Alguns membros do 1º "Grupo dos Inocentes"
Tio Cabra, filhos do Mestre Rosa; Becage e seu irmão Nieda, filhos do conhecido Beira-Mar, dono do botequim de café feito com o mesmo nome localizado no início da Avenida Pedro Rodrigues, na beira do rio; Badeco e Bacuri; Caíca, filho do Sr. Capim; filhos do Sr. Sete, Nelson, Bocage; filhos do Mestre Aranha; filhos do Sr. Manoel Melo: Xixico e Zema; Ari Caporal, irmão do conhecido Repuxa; filhos do Sr. Manoel Roque: Moringo/Bandalheira, Migoécio; Bené do Arino e seu irmão Nikida; filhos do Mestre Paixão: Zenaldo/Bombeiro e Amadeus, quando Cucuta ainda era criança; Dinaldo, filho do Mestre Cornélio Silveira; filho do Mestre Abreu: Zé Maria e seu primo Dinho Abreu; Célio Santana/Santana, Kadu/Cláudio, primos do Tio Cabra; Salvador, filho do Zinho Alfaiate; Cubico e seu irmão, filhos do Mimi André, este que era pai da vizinha Maria; filho de Dona Sabá, Traça, quando seu irmão Tiponga ainda era criança; filhos do Sr.

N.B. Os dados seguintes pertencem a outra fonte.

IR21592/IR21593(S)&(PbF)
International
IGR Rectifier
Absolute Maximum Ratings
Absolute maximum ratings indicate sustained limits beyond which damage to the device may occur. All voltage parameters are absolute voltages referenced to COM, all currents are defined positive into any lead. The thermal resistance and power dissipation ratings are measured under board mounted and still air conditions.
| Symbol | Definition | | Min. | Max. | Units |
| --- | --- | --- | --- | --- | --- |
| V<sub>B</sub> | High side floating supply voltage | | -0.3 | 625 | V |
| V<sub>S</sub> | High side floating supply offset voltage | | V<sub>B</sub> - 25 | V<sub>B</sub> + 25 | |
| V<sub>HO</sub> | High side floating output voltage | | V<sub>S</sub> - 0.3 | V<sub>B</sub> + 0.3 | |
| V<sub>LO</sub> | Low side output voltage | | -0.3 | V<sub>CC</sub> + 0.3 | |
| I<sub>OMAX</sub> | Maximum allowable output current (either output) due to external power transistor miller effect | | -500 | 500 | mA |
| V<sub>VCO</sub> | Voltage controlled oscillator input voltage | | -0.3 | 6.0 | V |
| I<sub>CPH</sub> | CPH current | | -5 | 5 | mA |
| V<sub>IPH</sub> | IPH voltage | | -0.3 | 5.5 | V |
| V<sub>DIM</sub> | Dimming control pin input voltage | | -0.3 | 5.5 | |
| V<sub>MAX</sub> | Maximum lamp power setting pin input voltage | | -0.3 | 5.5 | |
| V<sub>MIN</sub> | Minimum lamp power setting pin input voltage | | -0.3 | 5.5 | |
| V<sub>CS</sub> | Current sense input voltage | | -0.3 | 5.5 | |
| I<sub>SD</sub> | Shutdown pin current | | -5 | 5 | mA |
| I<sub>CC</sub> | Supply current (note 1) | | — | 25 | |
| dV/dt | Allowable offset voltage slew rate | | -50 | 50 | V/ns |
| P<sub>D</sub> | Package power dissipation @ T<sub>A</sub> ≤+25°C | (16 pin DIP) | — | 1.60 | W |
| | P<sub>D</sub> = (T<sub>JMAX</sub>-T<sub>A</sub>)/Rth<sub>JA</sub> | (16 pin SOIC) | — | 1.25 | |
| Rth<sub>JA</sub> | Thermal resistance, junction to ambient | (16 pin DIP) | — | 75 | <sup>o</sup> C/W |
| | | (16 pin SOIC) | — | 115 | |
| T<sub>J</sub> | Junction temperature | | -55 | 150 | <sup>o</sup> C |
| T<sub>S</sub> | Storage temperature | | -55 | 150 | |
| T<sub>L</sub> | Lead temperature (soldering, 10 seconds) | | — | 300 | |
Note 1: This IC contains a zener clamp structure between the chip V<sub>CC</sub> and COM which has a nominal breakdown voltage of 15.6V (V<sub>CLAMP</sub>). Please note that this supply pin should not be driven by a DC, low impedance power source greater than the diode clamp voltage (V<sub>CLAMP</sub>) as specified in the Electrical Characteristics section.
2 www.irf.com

Bundinha e Dona Gertrudes: Acácio, Três Nós; Teodorico. Depois desse 1º Grupo do Inocentes, veio a continuidade desse grupo, já com o nome de "Turma dos Inocentes", que não seguia os mesmos objetivos do 1º grupo e seus membros bebiam, fumavam e até praticavam algum pequeno delito, fatos que também eram praticados pelas outras turmas de jovens da cidade, nos anos de 1970 em diante.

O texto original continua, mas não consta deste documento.